---------- RECORDS FOR THE EXERCISE
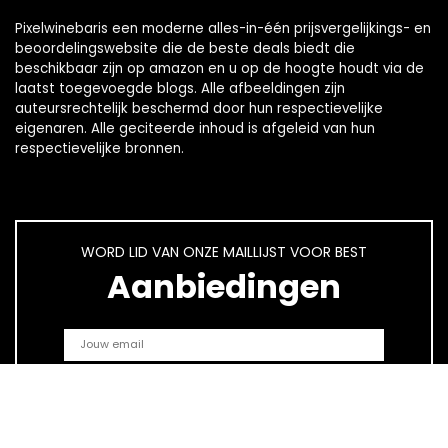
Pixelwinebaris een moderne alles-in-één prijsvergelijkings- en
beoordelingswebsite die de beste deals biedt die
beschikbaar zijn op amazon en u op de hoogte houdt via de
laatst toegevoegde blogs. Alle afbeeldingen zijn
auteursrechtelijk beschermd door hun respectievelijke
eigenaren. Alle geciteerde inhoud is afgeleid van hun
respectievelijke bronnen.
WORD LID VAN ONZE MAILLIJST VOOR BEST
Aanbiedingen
--------------------
---------- RECORDS FOR THE EXERCISE
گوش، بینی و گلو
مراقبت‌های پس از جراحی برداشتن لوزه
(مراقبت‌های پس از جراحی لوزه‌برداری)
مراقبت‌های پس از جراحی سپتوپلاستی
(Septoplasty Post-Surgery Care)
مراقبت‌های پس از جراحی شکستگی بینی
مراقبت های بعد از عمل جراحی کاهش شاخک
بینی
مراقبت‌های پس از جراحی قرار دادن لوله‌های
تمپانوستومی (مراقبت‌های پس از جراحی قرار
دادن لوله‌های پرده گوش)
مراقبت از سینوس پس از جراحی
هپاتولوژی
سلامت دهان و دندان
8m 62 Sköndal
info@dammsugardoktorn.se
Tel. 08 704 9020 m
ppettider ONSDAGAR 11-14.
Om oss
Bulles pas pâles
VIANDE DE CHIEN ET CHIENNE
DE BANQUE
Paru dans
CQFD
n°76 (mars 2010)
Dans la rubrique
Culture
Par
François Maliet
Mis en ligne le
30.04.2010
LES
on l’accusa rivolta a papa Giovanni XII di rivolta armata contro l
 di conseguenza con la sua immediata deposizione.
--------------------
WORK REQUEST: Reproduce verbatim the lines of the material from the line containing "Pixelwinebaris een moderne" through the line containing "auteursrechtelijk beschermd door", both included.

THE ANSWER:
Pixelwinebaris een moderne alles-in-één prijsvergelijkings- en
beoordelingswebsite die de beste deals biedt die
beschikbaar zijn op amazon en u op de hoogte houdt via de
laatst toegevoegde blogs. Alle afbeeldingen zijn
auteursrechtelijk beschermd door hun respectievelijke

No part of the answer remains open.